Amid confusion, Dunbarton voters choose to slice budget
Paul Lavalley, sitting next to his wife Mary, laughs at one of the moderator's humorous anecdotes during discussion of Article 1 of the warrant during the Dunbarton town meeting at Dunbarton Elementary School on Tuesday, March 11, 2014.
(ARIANA van den AKKER / Monitor staff)
Dunbarton residents vote on articles of the warrant during the Dunbarton town meeting at Dunbarton Elementary School on Tuesday, March 11, 2014.
(ARIANA van den AKKER / Monitor staff)
In a town meeting marked by contentiousness and confusion, Dunbarton voters sliced about $103,000 off the proposed operating budget after discovering that a surplus existed from last year and deciding that the money should be bumped to this year.
The final figure was $2.07 million, down from the $2.17 million proposal that had selectmen at odds entering the meeting.
Elsewhere, a fuss was made over granting an extra eight hours of work per week in the town clerk’s office and $5,000 in annual pay; road agent Jeff Crosby took the microphone several times and convinced voters to back articles seeking $100,000 to update highway equipment; and fire Chief Jon Wiggin received support for $75,000 worth of improvements to the 50-year-old fire station and saving $20,000 toward the $400,000 that will be needed for a new engine.
Nine of the warrant’s 20 articles had not been addressed by press time, nor had the votes been counted in the lone contested race, between selectmen Chairman Les Hammond and Brian Pike.
Voters grew impatient with the selectmen after the three elected officials seemed to have trouble answering questions in a timely fashion.
It took more than an hour to agree on the budget after Selectman Ted Vallieres corrected a line – “The selectmen recommend the passage of this article” – below the request for $2.17 million.
Vallieres rose from the table in front of the packed gymnasium and pointed out that he voted against the figure; board member Travis James supported it, and Hammond abstained.
The trio met in an emergency meeting last month to settle the dispute but agreed to leave it to voters at last night’s meeting.
“We needed a mediator, and we agreed to bring this warrant article to the voters,” Vallieres said. “We increased the budget by $103,000, and I have no problem with that, but I have a problem with the way we went about it.”
Vallieres reasoned that because of the $100,000 left over from last year, the 2014 budget should equal that amount plus last year’s actual expenditures of $1.96 million.
Resident Steve Saka took it a step further, asking why it said in print that the selectmen had voted for the budget when in fact each of the three members had cast a different vote.
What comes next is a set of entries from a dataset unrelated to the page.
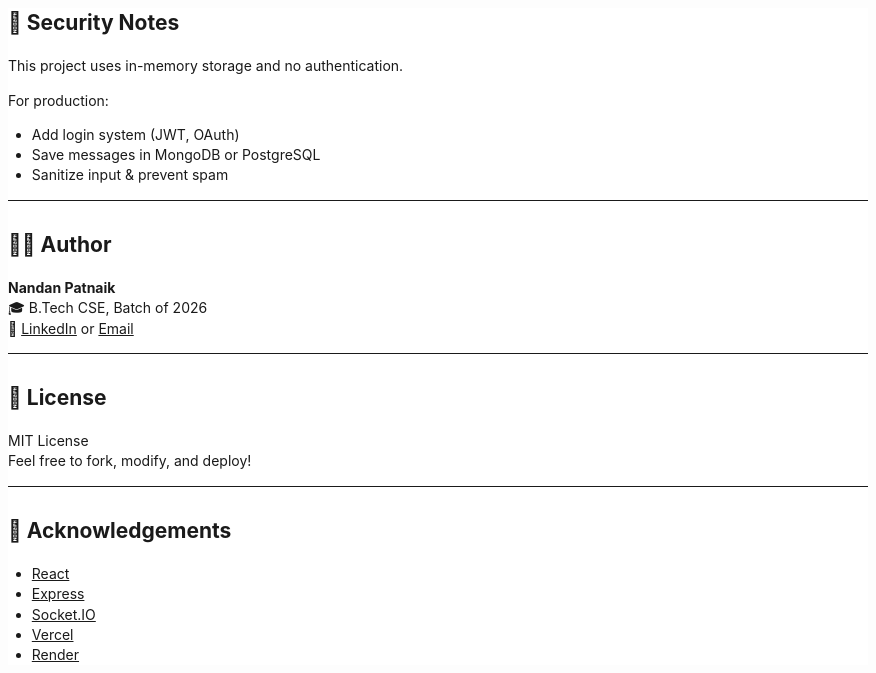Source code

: 
## 🔐 Security Notes

This project uses in-memory storage and no authentication.

For production:
- Add login system (JWT, OAuth)
- Save messages in MongoDB or PostgreSQL
- Sanitize input & prevent spam

---

## 👨‍💻 Author

**Nandan Patnaik**  
🎓 B.Tech CSE, Batch of 2026  
🔗 [LinkedIn](https://www.linkedin.com/in/nandan-pakki-v-k-01639b253) or [Email](pakkinandan09@gmail.com)

---

## 🧾 License

MIT License  
Feel free to fork, modify, and deploy!

---

## 🙌 Acknowledgements

- [React](https://reactjs.org/)
- [Express](https://expressjs.com/)
- [Socket.IO](https://socket.io/)
- [Vercel](https://vercel.com/)
- [Render](https://render.com/)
“Because of a storm, a meeting was canceled,” Vallieres said. “By time we got to vote, the town report was already being printed. We started the budget discussions too late.”
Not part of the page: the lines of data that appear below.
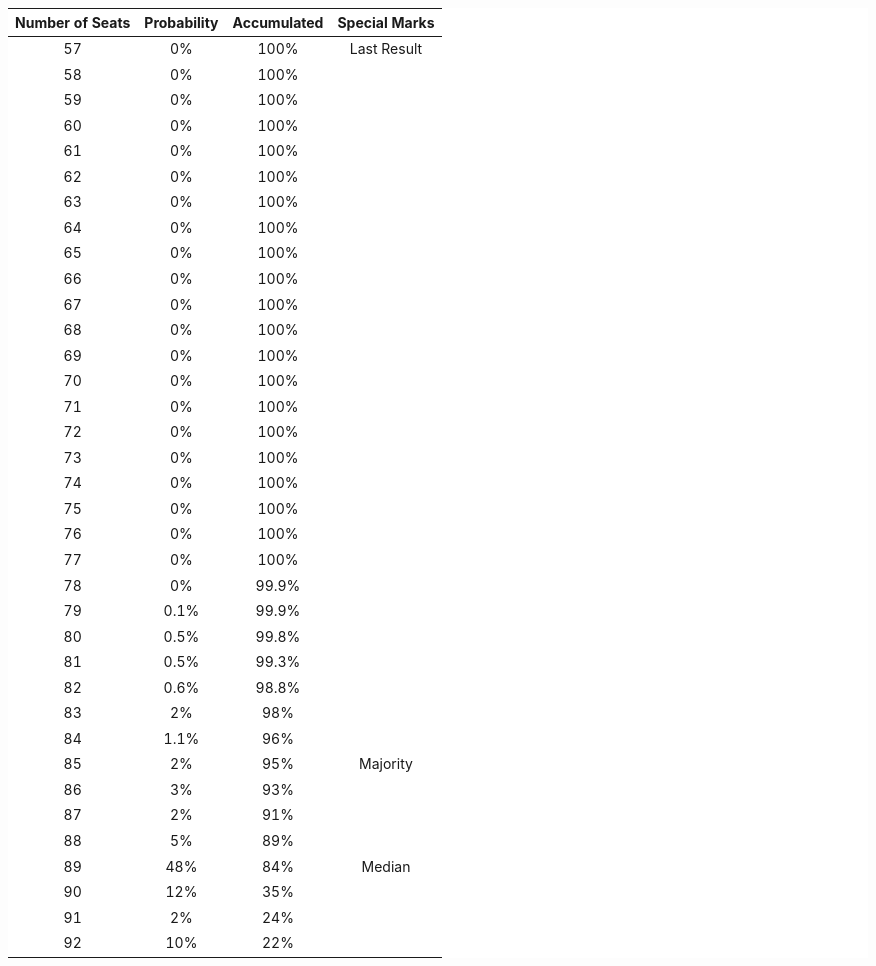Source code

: | Number of Seats | Probability | Accumulated | Special Marks |
|:---------------:|:-----------:|:-----------:|:-------------:|
| 57 | 0% | 100% | Last Result |
| 58 | 0% | 100% |  |
| 59 | 0% | 100% |  |
| 60 | 0% | 100% |  |
| 61 | 0% | 100% |  |
| 62 | 0% | 100% |  |
| 63 | 0% | 100% |  |
| 64 | 0% | 100% |  |
| 65 | 0% | 100% |  |
| 66 | 0% | 100% |  |
| 67 | 0% | 100% |  |
| 68 | 0% | 100% |  |
| 69 | 0% | 100% |  |
| 70 | 0% | 100% |  |
| 71 | 0% | 100% |  |
| 72 | 0% | 100% |  |
| 73 | 0% | 100% |  |
| 74 | 0% | 100% |  |
| 75 | 0% | 100% |  |
| 76 | 0% | 100% |  |
| 77 | 0% | 100% |  |
| 78 | 0% | 99.9% |  |
| 79 | 0.1% | 99.9% |  |
| 80 | 0.5% | 99.8% |  |
| 81 | 0.5% | 99.3% |  |
| 82 | 0.6% | 98.8% |  |
| 83 | 2% | 98% |  |
| 84 | 1.1% | 96% |  |
| 85 | 2% | 95% | Majority |
| 86 | 3% | 93% |  |
| 87 | 2% | 91% |  |
| 88 | 5% | 89% |  |
| 89 | 48% | 84% | Median |
| 90 | 12% | 35% |  |
| 91 | 2% | 24% |  |
| 92 | 10% | 22% |  |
Saka was also troubled by the fact that the town budget had increased by a total of just 1.6 percent from 2009 through 2012, and was 10 percent more this year, despite the $100,000 savings last year.
“I like the amended budget much better,” Saka said, backing Vallieres. “Let’s see how that goes for a year.”
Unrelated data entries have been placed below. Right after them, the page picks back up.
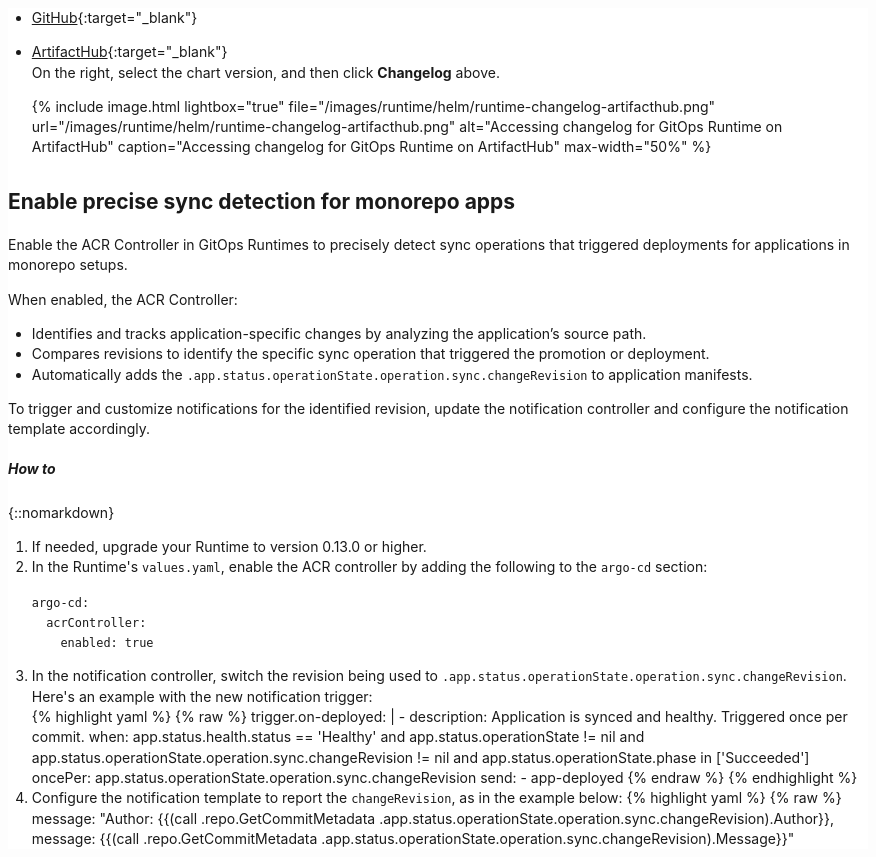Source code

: * [GitHub](https://github.com/codefresh-io/gitops-runtime-helm/releases){:target="\_blank"}
* [ArtifactHub](https://artifacthub.io/packages/helm/codefresh-gitops-runtime/gitops-runtime#prerequisites){:target="\_blank"}  
  On the right, select the chart version, and then click **Changelog** above.
  
  {% include
 image.html
 lightbox="true"
 file="/images/runtime/helm/runtime-changelog-artifacthub.png"
 url="/images/runtime/helm/runtime-changelog-artifacthub.png"
 alt="Accessing changelog for GitOps Runtime on ArtifactHub"
 caption="Accessing changelog for GitOps Runtime on ArtifactHub"
  max-width="50%"
%}

## Enable precise sync detection for monorepo apps
Enable the ACR Controller in GitOps Runtimes to precisely detect sync operations that triggered deployments for applications in monorepo setups.

When enabled, the ACR Controller:
* Identifies and tracks application-specific changes by analyzing the application’s source path.
* Compares revisions to identify the specific sync operation that triggered the promotion or deployment.
* Automatically adds the `.app.status.operationState.operation.sync.changeRevision` to application manifests. 

To trigger and customize notifications for the identified revision, update the notification controller and configure the notification template accordingly.

##### How to

{::nomarkdown}
<ol>
  <li>If needed, upgrade your Runtime to version 0.13.0 or higher.</li>
  <li>In the Runtime's <code class="highlighter-rouge">values.yaml</code>, enable the ACR controller by adding the following to the <code class="highlighter-rouge">argo-cd</code> section:
    <pre><code>argo-cd:
  acrController:
    enabled: true
</code></pre>
  </li>
  <li>In the notification controller, switch the revision being used to <code class="highlighter-rouge">.app.status.operationState.operation.sync.changeRevision</code>.<br>
    Here's an example with the new notification trigger:<br>
   {% highlight yaml %}
    {% raw %}
    trigger.on-deployed: |
      - description: Application is synced and healthy. Triggered once per commit.
        when: app.status.health.status == 'Healthy' and app.status.operationState != nil and app.status.operationState.operation.sync.changeRevision != nil and app.status.operationState.phase in ['Succeeded']
        oncePer: app.status.operationState.operation.sync.changeRevision
        send:
          - app-deployed
  {% endraw %}
  {% endhighlight %}
  </li>
  <li>
    Configure the notification template to report the <code class="highlighter-rouge">changeRevision</code>, as in the example below:
    {% highlight yaml %}
    {% raw %}
    message: "Author: {{(call .repo.GetCommitMetadata .app.status.operationState.operation.sync.changeRevision).Author}}, message: {{(call .repo.GetCommitMetadata .app.status.operationState.operation.sync.changeRevision).Message}}"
The budget debate continued when Fran Hill approached the microphone and, armed with a wealth of information, wanted to know why eight more hours of paid time per week, at an annual cost of more than $5,000, were needed for town clerk duties.
“Forty-five percent of office hours needs two people?” Hill asked.
Linda Landry, who’s entering her 18th year as town clerk, responded by saying there’s lots of work.
“Fran threw out a whole lot of numbers,” Landry said. “Day-to-day is not a problem because of my experience, but I have to comply with all the laws and know where to go. We have over 250 years of minutes and documents that have to be preserved.”
Later, Ralph Fellbaum grew irritated when selectmen had trouble answering why $20,000 was needed in savings for future maintenance when $19,000 had already been allotted for it as part of the budget.
“Why squirrel this money away?” Fellbaum said after asking the same question at least three times.
Another resident, Marcia Wagner, was upset that some articles sought surplus money while others asked for tax money.
“Residents are more apt to say that if it’s a surplus, the money is already there,” Wagner said. “There’s less chance the money will be raised if it’s by taxation. How do you determine the difference?”
After a long delay, Vallieres said, “The simple answer to your question is, it’s politics.”